- AVAILABLE DATA -
· · · · ·

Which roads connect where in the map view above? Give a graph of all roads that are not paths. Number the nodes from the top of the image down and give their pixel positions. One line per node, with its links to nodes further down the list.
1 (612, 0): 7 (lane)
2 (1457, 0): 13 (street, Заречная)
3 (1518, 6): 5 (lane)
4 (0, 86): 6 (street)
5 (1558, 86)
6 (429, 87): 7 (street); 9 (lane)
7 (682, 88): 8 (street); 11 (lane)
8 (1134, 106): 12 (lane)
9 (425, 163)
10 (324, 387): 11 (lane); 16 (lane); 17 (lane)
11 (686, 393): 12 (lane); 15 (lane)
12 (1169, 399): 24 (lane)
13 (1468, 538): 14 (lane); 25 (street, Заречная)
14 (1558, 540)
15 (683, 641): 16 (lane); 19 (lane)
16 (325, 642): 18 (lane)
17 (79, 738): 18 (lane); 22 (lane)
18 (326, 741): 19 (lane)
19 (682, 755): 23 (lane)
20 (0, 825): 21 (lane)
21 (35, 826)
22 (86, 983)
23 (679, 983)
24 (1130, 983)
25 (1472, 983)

· · · · ·

- AIM OF THE TASK -
Copy out the full set of records precisely, leaving nothing out.

- REPLY -
Which roads connect where in the map view above? Give a graph of all roads that are not paths. Number the nodes from the top of the image down and give their pixel positions. One line per node, with its links to nodes further down the list.
1 (612, 0): 7 (lane)
2 (1457, 0): 13 (street, Заречная)
3 (1518, 6): 5 (lane)
4 (0, 86): 6 (street)
5 (1558, 86)
6 (429, 87): 7 (street); 9 (lane)
7 (682, 88): 8 (street); 11 (lane)
8 (1134, 106): 12 (lane)
9 (425, 163)
10 (324, 387): 11 (lane); 16 (lane); 17 (lane)
11 (686, 393): 12 (lane); 15 (lane)
12 (1169, 399): 24 (lane)
13 (1468, 538): 14 (lane); 25 (street, Заречная)
14 (1558, 540)
15 (683, 641): 16 (lane); 19 (lane)
16 (325, 642): 18 (lane)
17 (79, 738): 18 (lane); 22 (lane)
18 (326, 741): 19 (lane)
19 (682, 755): 23 (lane)
20 (0, 825): 21 (lane)
21 (35, 826)
22 (86, 983)
23 (679, 983)
24 (1130, 983)
25 (1472, 983)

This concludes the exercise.